SOURCE DOCUMENT >>
'''
# Vinaros-Spain



## jud (Aug 15, 2009)

:roll: hi we normally go to raco for the winter but we are thinking of vinaros this time is there any similar sites like these where the price go's down the longer you stay need to put kitchen tent up as well have all the books . cd's and tom tom downloads but you can't beat recommendations off the forum thanks all


----------



## erneboy (Feb 8, 2007)

You could check here I know Seanoo goes uses this one: http://www.campingvinaros.com/

Or here,nearby towards Benicarlo, Inkey uses this one: http://www.campingalegria.com/Camping_Alegria_del_Mar/Welcome.html

Alan.


----------



## inkey-2008 (May 24, 2008)

Come one town further along to Benicarlo quieter site more space good deals on long stays. 3 month around 795 euro (8.50ish per night) elecky included. English owners bar. Not to far out of town. flat with no tree cover.

Camping Alergria del Mar

CTRA 340 km 1046

Tel 964470871

Andy


----------



## bobandjane (Dec 29, 2007)

Hi, we stayed at Vinaros in February, its a bit off putting when you see the entrance on the main road and the brothel next door.  8O 

 Here:  http://www.campingvinaros.com/index.php

Pitches are a good size, we had the van / trailer and car on them. Swimming pool was closed but have a Bar that's Open and a few english that stay for winter.  I think it was about 11 euro over 11 nights and no charge for the car / trailer.
If you go out the back gate, its good for cycling and about 5 minutes to the sea, an interesting coast, 8O as most of it has fell in the sea. :lol:

When we stayed the Vinaros Carnival was on, and we really enjoyed that. 

Would we stay again......................YES.
'''
DATA LISTING >>
'''
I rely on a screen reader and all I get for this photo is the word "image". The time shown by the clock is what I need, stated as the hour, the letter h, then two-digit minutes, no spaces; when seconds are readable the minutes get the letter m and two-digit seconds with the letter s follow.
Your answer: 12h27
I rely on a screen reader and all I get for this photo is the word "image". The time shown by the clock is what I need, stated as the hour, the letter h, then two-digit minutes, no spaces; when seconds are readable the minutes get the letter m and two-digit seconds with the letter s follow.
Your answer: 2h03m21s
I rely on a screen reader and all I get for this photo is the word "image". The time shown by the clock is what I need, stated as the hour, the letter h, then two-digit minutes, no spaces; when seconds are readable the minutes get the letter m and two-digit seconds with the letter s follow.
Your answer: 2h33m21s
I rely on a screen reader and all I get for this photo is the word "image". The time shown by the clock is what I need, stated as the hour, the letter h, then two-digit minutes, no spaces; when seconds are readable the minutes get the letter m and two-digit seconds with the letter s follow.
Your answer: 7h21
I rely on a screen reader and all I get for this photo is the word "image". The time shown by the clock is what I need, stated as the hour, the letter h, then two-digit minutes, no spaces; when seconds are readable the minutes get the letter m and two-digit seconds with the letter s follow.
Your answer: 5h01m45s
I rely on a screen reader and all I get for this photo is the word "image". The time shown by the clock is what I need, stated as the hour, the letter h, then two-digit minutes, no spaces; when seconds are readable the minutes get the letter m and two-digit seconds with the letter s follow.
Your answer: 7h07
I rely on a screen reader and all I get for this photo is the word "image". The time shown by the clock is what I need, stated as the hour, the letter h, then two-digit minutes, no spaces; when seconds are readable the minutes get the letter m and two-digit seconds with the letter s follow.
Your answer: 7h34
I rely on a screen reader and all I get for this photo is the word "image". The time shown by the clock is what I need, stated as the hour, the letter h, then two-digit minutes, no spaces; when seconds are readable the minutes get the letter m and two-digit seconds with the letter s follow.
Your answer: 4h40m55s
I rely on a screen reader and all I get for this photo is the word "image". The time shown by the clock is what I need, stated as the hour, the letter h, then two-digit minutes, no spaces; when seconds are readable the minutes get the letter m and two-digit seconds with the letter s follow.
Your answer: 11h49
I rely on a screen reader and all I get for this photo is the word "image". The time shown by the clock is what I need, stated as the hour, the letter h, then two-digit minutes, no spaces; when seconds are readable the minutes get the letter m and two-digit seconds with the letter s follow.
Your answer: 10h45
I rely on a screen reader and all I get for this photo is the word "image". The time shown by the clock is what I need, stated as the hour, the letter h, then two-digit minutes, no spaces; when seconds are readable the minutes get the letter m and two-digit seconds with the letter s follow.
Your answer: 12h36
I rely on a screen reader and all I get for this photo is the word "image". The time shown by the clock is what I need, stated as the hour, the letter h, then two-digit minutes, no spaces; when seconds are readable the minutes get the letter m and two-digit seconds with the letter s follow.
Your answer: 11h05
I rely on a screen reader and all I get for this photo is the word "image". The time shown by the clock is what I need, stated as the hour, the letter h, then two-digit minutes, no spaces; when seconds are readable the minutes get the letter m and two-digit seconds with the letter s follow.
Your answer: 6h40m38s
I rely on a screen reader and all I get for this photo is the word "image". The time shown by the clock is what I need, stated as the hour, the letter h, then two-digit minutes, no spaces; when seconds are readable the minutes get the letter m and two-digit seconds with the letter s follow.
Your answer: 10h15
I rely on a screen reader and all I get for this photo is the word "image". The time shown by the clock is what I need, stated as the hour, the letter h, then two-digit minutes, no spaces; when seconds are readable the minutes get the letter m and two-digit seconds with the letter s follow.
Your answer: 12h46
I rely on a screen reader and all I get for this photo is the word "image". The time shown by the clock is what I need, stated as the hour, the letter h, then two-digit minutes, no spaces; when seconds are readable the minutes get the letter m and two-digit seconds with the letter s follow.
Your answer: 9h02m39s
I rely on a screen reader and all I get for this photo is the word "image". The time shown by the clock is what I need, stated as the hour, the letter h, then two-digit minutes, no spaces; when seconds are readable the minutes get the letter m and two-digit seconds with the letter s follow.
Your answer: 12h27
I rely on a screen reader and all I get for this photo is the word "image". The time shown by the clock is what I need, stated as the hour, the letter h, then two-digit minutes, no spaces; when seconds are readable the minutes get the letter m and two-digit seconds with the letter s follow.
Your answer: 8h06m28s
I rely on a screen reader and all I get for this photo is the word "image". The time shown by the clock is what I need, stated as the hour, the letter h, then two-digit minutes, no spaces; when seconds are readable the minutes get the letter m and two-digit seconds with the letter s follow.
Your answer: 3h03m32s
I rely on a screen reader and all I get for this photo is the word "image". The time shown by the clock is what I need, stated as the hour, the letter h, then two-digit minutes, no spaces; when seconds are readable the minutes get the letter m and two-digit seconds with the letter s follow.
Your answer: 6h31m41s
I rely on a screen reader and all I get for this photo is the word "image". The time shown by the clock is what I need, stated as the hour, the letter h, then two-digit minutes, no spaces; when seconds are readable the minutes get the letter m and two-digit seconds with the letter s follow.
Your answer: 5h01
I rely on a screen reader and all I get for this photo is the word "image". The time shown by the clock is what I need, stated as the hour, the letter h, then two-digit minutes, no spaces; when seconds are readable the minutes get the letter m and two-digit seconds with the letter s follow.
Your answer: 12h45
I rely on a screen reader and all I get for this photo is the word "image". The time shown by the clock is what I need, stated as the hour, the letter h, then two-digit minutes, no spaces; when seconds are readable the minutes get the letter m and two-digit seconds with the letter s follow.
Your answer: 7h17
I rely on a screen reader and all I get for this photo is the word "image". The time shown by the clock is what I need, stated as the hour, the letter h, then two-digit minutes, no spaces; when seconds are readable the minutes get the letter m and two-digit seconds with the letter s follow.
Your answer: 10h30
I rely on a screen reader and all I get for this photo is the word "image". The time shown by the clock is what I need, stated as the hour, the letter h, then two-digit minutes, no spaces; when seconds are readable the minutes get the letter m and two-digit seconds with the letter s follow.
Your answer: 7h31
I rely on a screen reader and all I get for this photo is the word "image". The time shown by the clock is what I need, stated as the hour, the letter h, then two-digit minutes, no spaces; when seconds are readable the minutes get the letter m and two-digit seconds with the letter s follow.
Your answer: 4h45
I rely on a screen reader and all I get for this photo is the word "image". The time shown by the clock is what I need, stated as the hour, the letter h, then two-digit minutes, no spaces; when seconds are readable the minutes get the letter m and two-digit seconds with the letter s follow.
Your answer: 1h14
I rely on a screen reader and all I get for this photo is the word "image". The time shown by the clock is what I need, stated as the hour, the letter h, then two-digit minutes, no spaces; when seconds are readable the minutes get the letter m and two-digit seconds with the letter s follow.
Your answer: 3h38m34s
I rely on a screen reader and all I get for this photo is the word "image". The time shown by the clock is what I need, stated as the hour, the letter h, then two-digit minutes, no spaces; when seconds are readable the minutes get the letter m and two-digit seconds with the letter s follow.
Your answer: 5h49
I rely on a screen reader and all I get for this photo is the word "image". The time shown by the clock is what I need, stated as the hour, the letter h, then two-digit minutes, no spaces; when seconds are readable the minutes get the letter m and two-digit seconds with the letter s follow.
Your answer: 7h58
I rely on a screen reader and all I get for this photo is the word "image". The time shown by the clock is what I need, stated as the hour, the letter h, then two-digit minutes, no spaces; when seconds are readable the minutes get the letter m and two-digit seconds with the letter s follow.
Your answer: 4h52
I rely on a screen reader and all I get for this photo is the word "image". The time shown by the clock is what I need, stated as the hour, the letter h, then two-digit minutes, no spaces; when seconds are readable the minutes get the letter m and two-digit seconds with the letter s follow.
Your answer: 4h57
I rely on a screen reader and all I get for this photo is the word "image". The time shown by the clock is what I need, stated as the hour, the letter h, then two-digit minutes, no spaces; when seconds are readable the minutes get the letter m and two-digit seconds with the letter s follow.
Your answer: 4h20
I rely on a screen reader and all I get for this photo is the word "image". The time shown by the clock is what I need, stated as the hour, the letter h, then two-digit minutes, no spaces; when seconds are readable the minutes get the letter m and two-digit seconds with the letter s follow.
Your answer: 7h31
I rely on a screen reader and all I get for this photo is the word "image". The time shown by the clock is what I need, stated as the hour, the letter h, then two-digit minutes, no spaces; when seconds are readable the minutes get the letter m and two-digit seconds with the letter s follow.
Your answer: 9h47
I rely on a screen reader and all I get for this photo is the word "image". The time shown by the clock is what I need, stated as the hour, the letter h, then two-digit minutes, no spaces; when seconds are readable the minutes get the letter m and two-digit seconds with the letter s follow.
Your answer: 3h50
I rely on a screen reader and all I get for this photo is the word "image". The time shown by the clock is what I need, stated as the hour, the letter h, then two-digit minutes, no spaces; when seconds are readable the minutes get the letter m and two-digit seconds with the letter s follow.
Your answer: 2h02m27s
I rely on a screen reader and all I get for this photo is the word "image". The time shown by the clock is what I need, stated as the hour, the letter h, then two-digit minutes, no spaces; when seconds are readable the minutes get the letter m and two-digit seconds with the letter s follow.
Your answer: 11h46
'''
EXERCISE A >> In the thread on Vinaros campsites, how long does it take to get to the sea from the back gate of the Vinaros site?
EXERCISE B >> Reproduce the thread on Vinaros campsites from "If you go out" to "we stay again......................YES.".
EXERCISE C >> Write what comes next in the thread on Vinaros campsites, picking up after its final line.
Nothing here depends on the records.

EXERCISE RESULT A >> About 5 minutes.

EXERCISE RESULT B >>
If you go out the back gate, its good for cycling and about 5 minutes to the sea, an interesting coast, 8O as most of it has fell in the sea. :lol:

When we stayed the Vinaros Carnival was on, and we really enjoyed that. 

Would we stay again......................YES.

EXERCISE RESULT C >>
We also stayed at Gandia, same sort of price, and the pool is indoors and Open. Nice cycling from the site and you can go miles along the sea front....................And it flat. :lol:

We would stay there again, nice friendly site not to big. 

Here: http://www.lalqueria.com/en/en.htm  Bob.


----------



## vicdicdoc (May 14, 2005)

bobandjane said:


> . . . its a bit off putting when you see the entrance on the main road and the brothel next door.  8O
> Bob.


Oh, It doesn't mention that on their website . . . you would think they could list it as an "added attraction" :lol:


----------



## inkey-2008 (May 24, 2008)

The brothel does good food.

Andy


----------



## erneboy (Feb 8, 2007)

Would that be Broth Andy? Alan.


----------



## inkey-2008 (May 24, 2008)

Yea a good dose of it, oops portion no can use that either.

Went there with some friends, his wife and mine were ahead of us and he only just stopped them useing the wrong door. I was all for not calling out but was out voted. 

Andy


----------



## erneboy (Feb 8, 2007)

OK Andy. How do you know which door is which? Just so I will know which one to avoid. I am on a diet you know, Alan.


----------



## inkey-2008 (May 24, 2008)

You need the door on the right hand side of the building as you look at it.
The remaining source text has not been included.